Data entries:
· · ·

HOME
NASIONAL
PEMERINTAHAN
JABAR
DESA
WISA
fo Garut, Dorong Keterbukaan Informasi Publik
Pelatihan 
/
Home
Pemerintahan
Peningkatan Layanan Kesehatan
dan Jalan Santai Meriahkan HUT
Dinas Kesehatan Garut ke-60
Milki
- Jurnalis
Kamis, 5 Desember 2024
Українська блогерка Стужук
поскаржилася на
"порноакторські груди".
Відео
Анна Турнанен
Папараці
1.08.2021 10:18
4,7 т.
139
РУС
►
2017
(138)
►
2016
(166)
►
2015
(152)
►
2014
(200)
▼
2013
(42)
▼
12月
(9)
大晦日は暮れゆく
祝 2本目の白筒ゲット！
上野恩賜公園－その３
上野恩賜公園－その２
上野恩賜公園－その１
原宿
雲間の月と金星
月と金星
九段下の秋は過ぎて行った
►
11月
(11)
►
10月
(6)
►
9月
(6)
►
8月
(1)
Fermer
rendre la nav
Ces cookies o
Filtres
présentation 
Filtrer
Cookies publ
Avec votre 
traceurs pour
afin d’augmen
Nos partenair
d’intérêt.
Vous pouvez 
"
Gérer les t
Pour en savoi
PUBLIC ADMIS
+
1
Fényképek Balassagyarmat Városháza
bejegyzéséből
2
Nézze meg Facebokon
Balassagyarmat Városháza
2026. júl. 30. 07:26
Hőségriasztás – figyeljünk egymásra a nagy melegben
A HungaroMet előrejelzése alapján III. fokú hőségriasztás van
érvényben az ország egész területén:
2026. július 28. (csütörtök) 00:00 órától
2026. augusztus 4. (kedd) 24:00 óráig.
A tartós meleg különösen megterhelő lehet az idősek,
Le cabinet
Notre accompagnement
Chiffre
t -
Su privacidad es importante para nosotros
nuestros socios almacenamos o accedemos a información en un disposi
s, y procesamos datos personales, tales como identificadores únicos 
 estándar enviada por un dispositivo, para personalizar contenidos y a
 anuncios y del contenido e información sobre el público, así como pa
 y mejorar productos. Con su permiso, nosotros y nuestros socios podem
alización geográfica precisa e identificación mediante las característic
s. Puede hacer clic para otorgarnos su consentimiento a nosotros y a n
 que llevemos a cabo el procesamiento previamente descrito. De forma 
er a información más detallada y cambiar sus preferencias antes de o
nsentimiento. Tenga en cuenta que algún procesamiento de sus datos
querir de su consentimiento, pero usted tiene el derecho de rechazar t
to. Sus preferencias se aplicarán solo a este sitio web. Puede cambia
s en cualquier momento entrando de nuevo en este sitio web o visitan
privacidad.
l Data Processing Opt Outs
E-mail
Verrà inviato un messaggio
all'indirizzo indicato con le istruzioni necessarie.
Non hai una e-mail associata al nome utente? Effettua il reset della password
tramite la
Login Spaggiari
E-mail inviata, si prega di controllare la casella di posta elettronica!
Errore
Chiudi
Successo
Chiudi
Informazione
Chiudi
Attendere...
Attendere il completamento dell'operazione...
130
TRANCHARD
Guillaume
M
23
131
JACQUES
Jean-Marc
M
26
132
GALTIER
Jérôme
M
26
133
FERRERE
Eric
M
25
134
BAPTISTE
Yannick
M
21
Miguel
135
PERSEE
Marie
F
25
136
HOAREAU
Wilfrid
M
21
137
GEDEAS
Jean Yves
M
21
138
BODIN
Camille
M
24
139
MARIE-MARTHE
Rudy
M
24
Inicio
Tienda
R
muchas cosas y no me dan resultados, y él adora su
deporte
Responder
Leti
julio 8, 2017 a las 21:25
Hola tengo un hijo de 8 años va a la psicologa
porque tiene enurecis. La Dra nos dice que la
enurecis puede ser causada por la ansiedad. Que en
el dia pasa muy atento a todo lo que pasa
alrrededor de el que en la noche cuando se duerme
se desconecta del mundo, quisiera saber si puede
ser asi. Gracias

· · ·

Scan the lines above for the word "este" and copy every one where it occurs.

to. Sus preferencias se aplicarán solo a este sitio web. Puede cambia
s en cualquier momento entrando de nuevo en este sitio web o visitan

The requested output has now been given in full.